> Exercise prompt: All entries are to be transcribed exactly. Pictures are not part of the copy.

━━━━━━━━━━

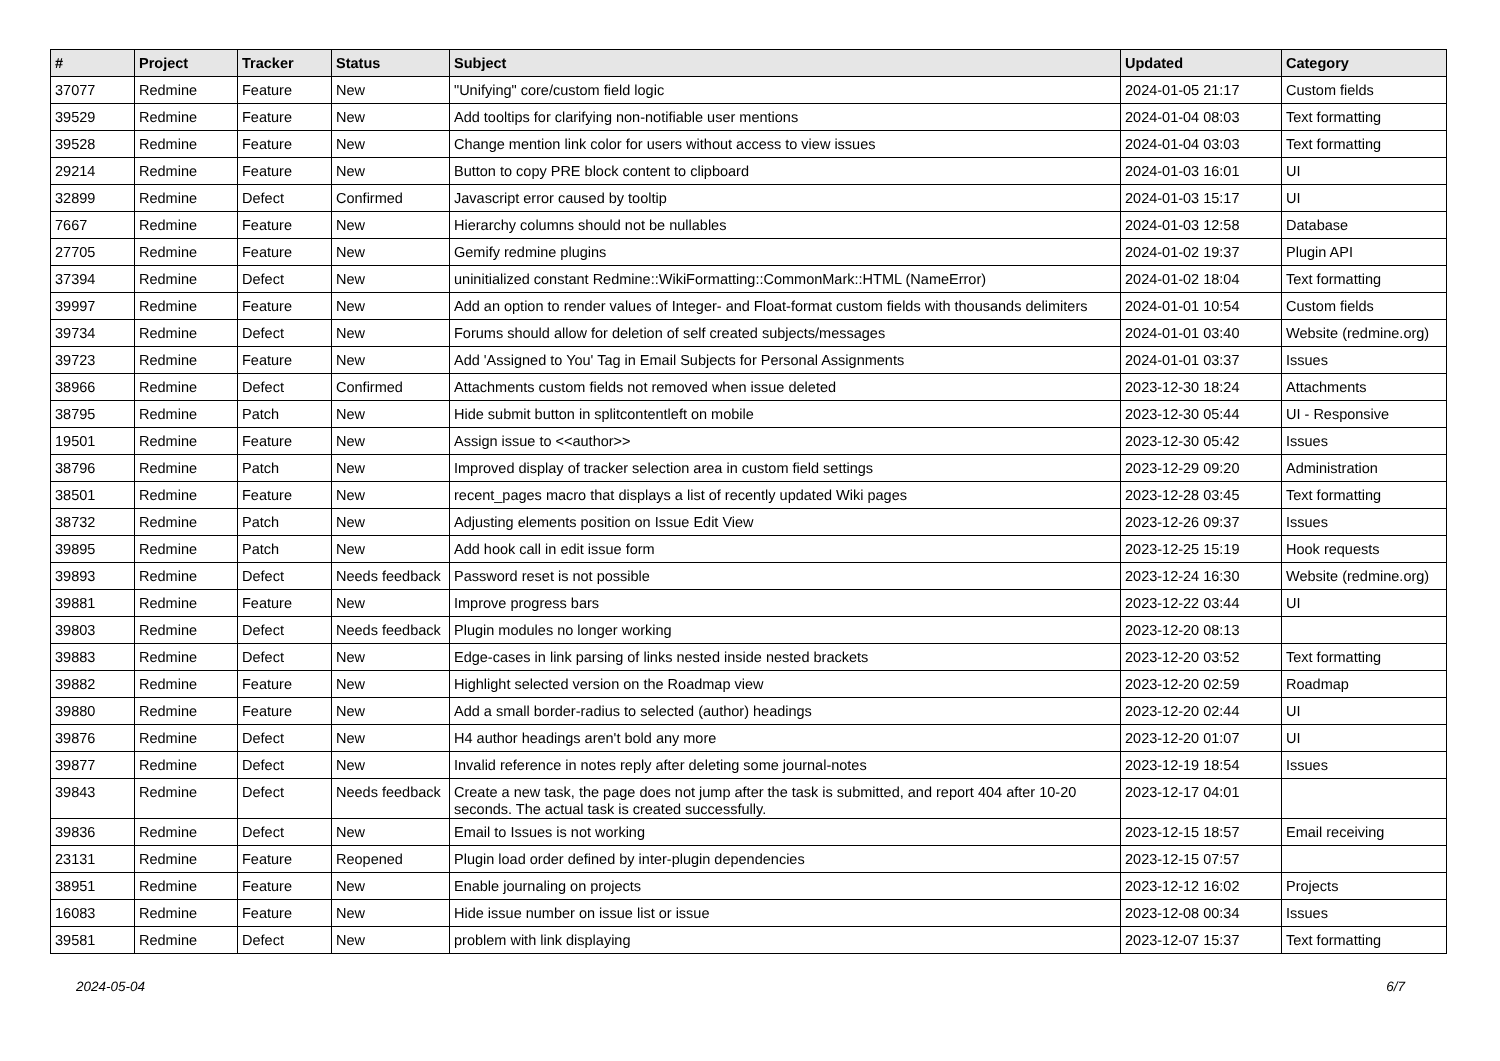| # | Project | Tracker | Status | Subject | Updated | Category |
| --- | --- | --- | --- | --- | --- | --- |
| 37077 | Redmine | Feature | New | "Unifying" core/custom field logic | 2024-01-05 21:17 | Custom fields |
| 39529 | Redmine | Feature | New | Add tooltips for clarifying non-notifiable user mentions | 2024-01-04 08:03 | Text formatting |
| 39528 | Redmine | Feature | New | Change mention link color for users without access to view issues | 2024-01-04 03:03 | Text formatting |
| 29214 | Redmine | Feature | New | Button to copy PRE block content to clipboard | 2024-01-03 16:01 | UI |
| 32899 | Redmine | Defect | Confirmed | Javascript error caused by tooltip | 2024-01-03 15:17 | UI |
| 7667 | Redmine | Feature | New | Hierarchy columns should not be nullables | 2024-01-03 12:58 | Database |
| 27705 | Redmine | Feature | New | Gemify redmine plugins | 2024-01-02 19:37 | Plugin API |
| 37394 | Redmine | Defect | New | uninitialized constant Redmine::WikiFormatting::CommonMark::HTML (NameError) | 2024-01-02 18:04 | Text formatting |
| 39997 | Redmine | Feature | New | Add an option to render values of Integer- and Float-format custom fields with thousands delimiters | 2024-01-01 10:54 | Custom fields |
| 39734 | Redmine | Defect | New | Forums should allow for deletion of self created subjects/messages | 2024-01-01 03:40 | Website (redmine.org) |
| 39723 | Redmine | Feature | New | Add 'Assigned to You' Tag in Email Subjects for Personal Assignments | 2024-01-01 03:37 | Issues |
| 38966 | Redmine | Defect | Confirmed | Attachments custom fields not removed when issue deleted | 2023-12-30 18:24 | Attachments |
| 38795 | Redmine | Patch | New | Hide submit button in splitcontentleft on mobile | 2023-12-30 05:44 | UI - Responsive |
| 19501 | Redmine | Feature | New | Assign issue to <<author>> | 2023-12-30 05:42 | Issues |
| 38796 | Redmine | Patch | New | Improved display of tracker selection area in custom field settings | 2023-12-29 09:20 | Administration |
| 38501 | Redmine | Feature | New | recent_pages macro that displays a list of recently updated Wiki pages | 2023-12-28 03:45 | Text formatting |
| 38732 | Redmine | Patch | New | Adjusting elements position on Issue Edit View | 2023-12-26 09:37 | Issues |
| 39895 | Redmine | Patch | New | Add hook call in edit issue form | 2023-12-25 15:19 | Hook requests |
| 39893 | Redmine | Defect | Needs feedback | Password reset is not possible | 2023-12-24 16:30 | Website (redmine.org) |
| 39881 | Redmine | Feature | New | Improve progress bars | 2023-12-22 03:44 | UI |
| 39803 | Redmine | Defect | Needs feedback | Plugin modules no longer working | 2023-12-20 08:13 | |
| 39883 | Redmine | Defect | New | Edge-cases in link parsing of links nested inside nested brackets | 2023-12-20 03:52 | Text formatting |
| 39882 | Redmine | Feature | New | Highlight selected version on the Roadmap view | 2023-12-20 02:59 | Roadmap |
| 39880 | Redmine | Feature | New | Add a small border-radius to selected (author) headings | 2023-12-20 02:44 | UI |
| 39876 | Redmine | Defect | New | H4 author headings aren't bold any more | 2023-12-20 01:07 | UI |
| 39877 | Redmine | Defect | New | Invalid reference in notes reply after deleting some journal-notes | 2023-12-19 18:54 | Issues |
| 39843 | Redmine | Defect | Needs feedback | Create a new task, the page does not jump after the task is submitted, and report 404 after 10-20 seconds. The actual task is created successfully. | 2023-12-17 04:01 | |
| 39836 | Redmine | Defect | New | Email to Issues is not working | 2023-12-15 18:57 | Email receiving |
| 23131 | Redmine | Feature | Reopened | Plugin load order defined by inter-plugin dependencies | 2023-12-15 07:57 | |
| 38951 | Redmine | Feature | New | Enable journaling on projects | 2023-12-12 16:02 | Projects |
| 16083 | Redmine | Feature | New | Hide issue number on issue list or issue | 2023-12-08 00:34 | Issues |
| 39581 | Redmine | Defect | New | problem with link displaying | 2023-12-07 15:37 | Text formatting |
2024-05-04 6/7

━━━━━━━━━━

> Written solution:
| # | Project | Tracker | Status | Subject | Updated | Category |
| --- | --- | --- | --- | --- | --- | --- |
| 37077 | Redmine | Feature | New | "Unifying" core/custom field logic | 2024-01-05 21:17 | Custom fields |
| 39529 | Redmine | Feature | New | Add tooltips for clarifying non-notifiable user mentions | 2024-01-04 08:03 | Text formatting |
| 39528 | Redmine | Feature | New | Change mention link color for users without access to view issues | 2024-01-04 03:03 | Text formatting |
| 29214 | Redmine | Feature | New | Button to copy PRE block content to clipboard | 2024-01-03 16:01 | UI |
| 32899 | Redmine | Defect | Confirmed | Javascript error caused by tooltip | 2024-01-03 15:17 | UI |
| 7667 | Redmine | Feature | New | Hierarchy columns should not be nullables | 2024-01-03 12:58 | Database |
| 27705 | Redmine | Feature | New | Gemify redmine plugins | 2024-01-02 19:37 | Plugin API |
| 37394 | Redmine | Defect | New | uninitialized constant Redmine::WikiFormatting::CommonMark::HTML (NameError) | 2024-01-02 18:04 | Text formatting |
| 39997 | Redmine | Feature | New | Add an option to render values of Integer- and Float-format custom fields with thousands delimiters | 2024-01-01 10:54 | Custom fields |
| 39734 | Redmine | Defect | New | Forums should allow for deletion of self created subjects/messages | 2024-01-01 03:40 | Website (redmine.org) |
| 39723 | Redmine | Feature | New | Add 'Assigned to You' Tag in Email Subjects for Personal Assignments | 2024-01-01 03:37 | Issues |
| 38966 | Redmine | Defect | Confirmed | Attachments custom fields not removed when issue deleted | 2023-12-30 18:24 | Attachments |
| 38795 | Redmine | Patch | New | Hide submit button in splitcontentleft on mobile | 2023-12-30 05:44 | UI - Responsive |
| 19501 | Redmine | Feature | New | Assign issue to <<author>> | 2023-12-30 05:42 | Issues |
| 38796 | Redmine | Patch | New | Improved display of tracker selection area in custom field settings | 2023-12-29 09:20 | Administration |
| 38501 | Redmine | Feature | New | recent_pages macro that displays a list of recently updated Wiki pages | 2023-12-28 03:45 | Text formatting |
| 38732 | Redmine | Patch | New | Adjusting elements position on Issue Edit View | 2023-12-26 09:37 | Issues |
| 39895 | Redmine | Patch | New | Add hook call in edit issue form | 2023-12-25 15:19 | Hook requests |
| 39893 | Redmine | Defect | Needs feedback | Password reset is not possible | 2023-12-24 16:30 | Website (redmine.org) |
| 39881 | Redmine | Feature | New | Improve progress bars | 2023-12-22 03:44 | UI |
| 39803 | Redmine | Defect | Needs feedback | Plugin modules no longer working | 2023-12-20 08:13 | |
| 39883 | Redmine | Defect | New | Edge-cases in link parsing of links nested inside nested brackets | 2023-12-20 03:52 | Text formatting |
| 39882 | Redmine | Feature | New | Highlight selected version on the Roadmap view | 2023-12-20 02:59 | Roadmap |
| 39880 | Redmine | Feature | New | Add a small border-radius to selected (author) headings | 2023-12-20 02:44 | UI |
| 39876 | Redmine | Defect | New | H4 author headings aren't bold any more | 2023-12-20 01:07 | UI |
| 39877 | Redmine | Defect | New | Invalid reference in notes reply after deleting some journal-notes | 2023-12-19 18:54 | Issues |
| 39843 | Redmine | Defect | Needs feedback | Create a new task, the page does not jump after the task is submitted, and report 404 after 10-20 seconds. The actual task is created successfully. | 2023-12-17 04:01 | |
| 39836 | Redmine | Defect | New | Email to Issues is not working | 2023-12-15 18:57 | Email receiving |
| 23131 | Redmine | Feature | Reopened | Plugin load order defined by inter-plugin dependencies | 2023-12-15 07:57 | |
| 38951 | Redmine | Feature | New | Enable journaling on projects | 2023-12-12 16:02 | Projects |
| 16083 | Redmine | Feature | New | Hide issue number on issue list or issue | 2023-12-08 00:34 | Issues |
| 39581 | Redmine | Defect | New | problem with link displaying | 2023-12-07 15:37 | Text formatting |
2024-05-04 6/7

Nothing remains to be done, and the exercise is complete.